Since replay buffer stores a large number of data set, memory efficiency is one of the most important point.
In cpprb, there are two optional functionalities named next_of
and stack_compress
, which you can turn on manually when constructing replay buffer.
next_of
and stack_compress
can be used together, but currently none of them are compatible with N-step replay buffer.
These memory compressions rely on the internal memory alignment, so that these functionalities cannot be used in situations where sequential steps are not stored sequentially (e.g. distributed reinforcement learning).
next_of
In reinforcement learning, usually a set of observations before and after a certain action are used for training, so that you save the set in your replay buffer together. Naively speaking, all observations are stored twice.
As you know, replay buffer is a ring buffer and the next value should be stored at the next index, except for the newest edge.
If you specify next_of
argument (whose type is str
or array like of str
), the “next value” of specified values are also created in the replay buffer automatically and they share the memory location.
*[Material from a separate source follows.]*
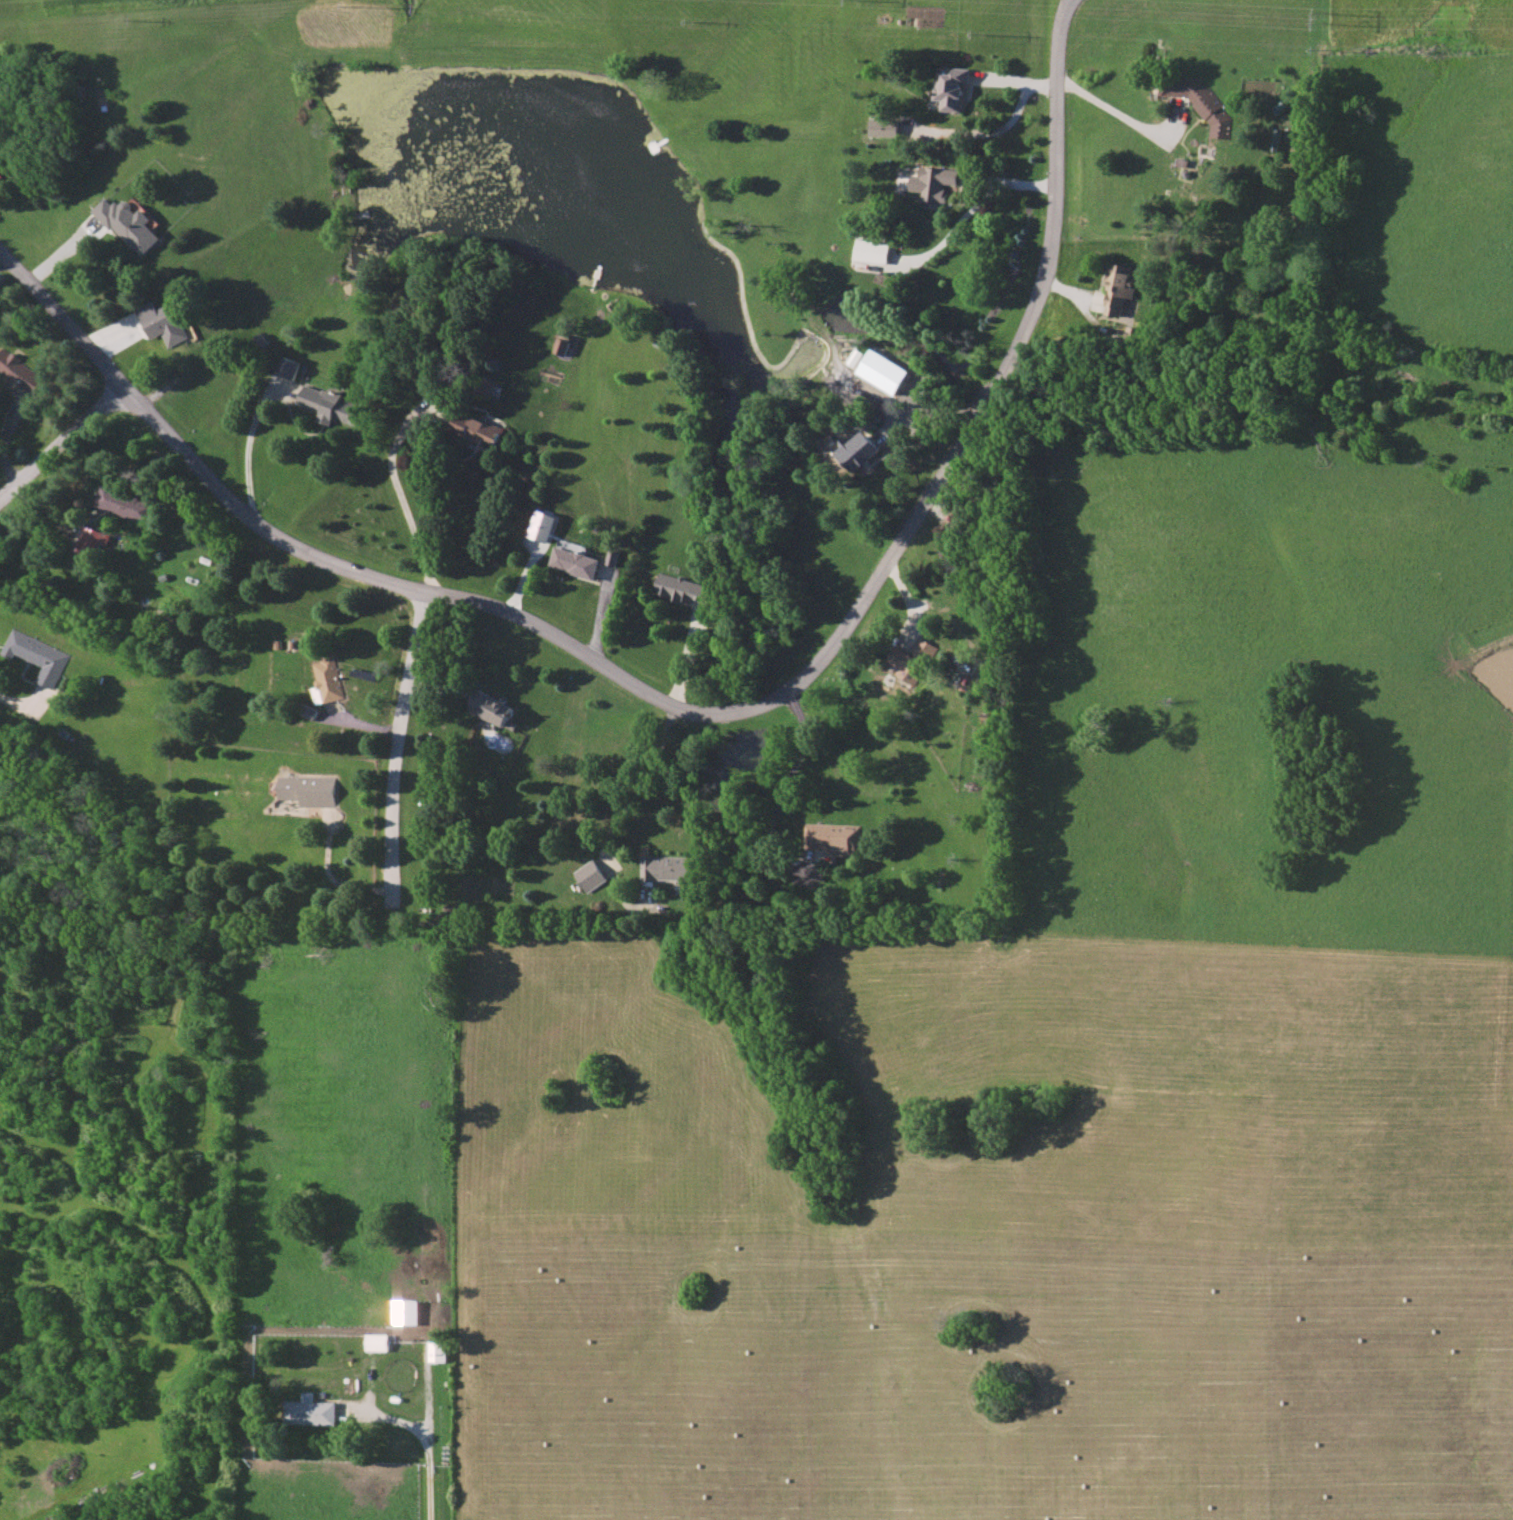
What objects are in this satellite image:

The name of the next value adds prefix next_
to the original name (e.g. next_obs
for obs
, next_rew
for rew
, and so on).
This functionality has small penalties for manipulating sampled index and checking the cache for the newest index. (As far as I know, this penalty is not significant, and you might not notice.)
import numpy as np
from cpprb import ReplayBuffer
buffer_size = 256
rb = ReplayBuffer(buffer_size,{"obs": {"shape": (84,84)},
"act": {"shape": 3},
"rew": {},
"done": {}}, # You must not specify "next_obs" nor "next_rew".
next_of=("obs","rew"))
rb.add(obs=np.ones((84,84)),
act=np.ones(3),
next_obs=np.ones((84,84)),
rew=1,
next_rew=1,
done=0)
cpprb does not check the consistence of i-th next_foo
and (i+1)-th foo
. This is user responsibility.
Since next_foo
is automatically generated, you must not specify it in the constructor manually.
Internally, next_foo
is not stored into a ring buffer, but into its chache. (So still raising error if you don’t pass them to add
.)
When sampling the next_foo
, indices (which is numpy.ndarray
) are shifted (and wraparounded if necessary), then are checked whether they are on the newest edge of the ring buffer. If the indices are on the edge, the cached one is extracted.
stack_compress
stack_compress
is designed for compressing stacked (or sliding windowed) observation. A famous use case is Atari video game, where 4 frames of display windows are treated as a single observation and the next observation is the one slided by only 1 frame (e.g. 1,2,3,4-frames, 2,3,4,5-frames, 3,4,5,6-frames, …). For this example, a straight forward approach stores all the frames 4 times.
cpprb with stack_compress
does not store duplicated frames in stacked observation (except for the end edge of the internal ring buffer) by utilizing numpy sliding trick.
You can specify stack_compress
parameter, whose type is str
or array like of str
, at constructor.
The following sample code stores 4
-stacked frames of 16x16
data as a single observation.
import numpy as np
from cpprb import ReplayBuffer
rb = ReplayBuffer(32,{"obs":{"shape": (16,16,4)}, 'rew': {}, 'done': {}},
next_of = "obs", stack_compress = "obs")
rb.add(obs=(np.ones((16,16,4))),
next_obs=(np.ones((16,16,4))),
rew=1,
done=0)
In order to make compatible with OpenAI gym, the last dimension is considered as stack dimension (which is not fit to C array memory order).
For the sake of performance, cpprb does not check the overlapped data are truly identical, but simply overwrites with new data. Users must not specify stack_compress
for non-stacked data.
Technically speaking numpy.ndarray
(and other data type supporting buffer protocol) has properties of item data type, the number of dimensions, length of each dimension, memory step size of each dimension, and so on. Usually, no data should overlap memory address, however, stack_compress
intentionally overlaps the memory addresses in the stacked dimension.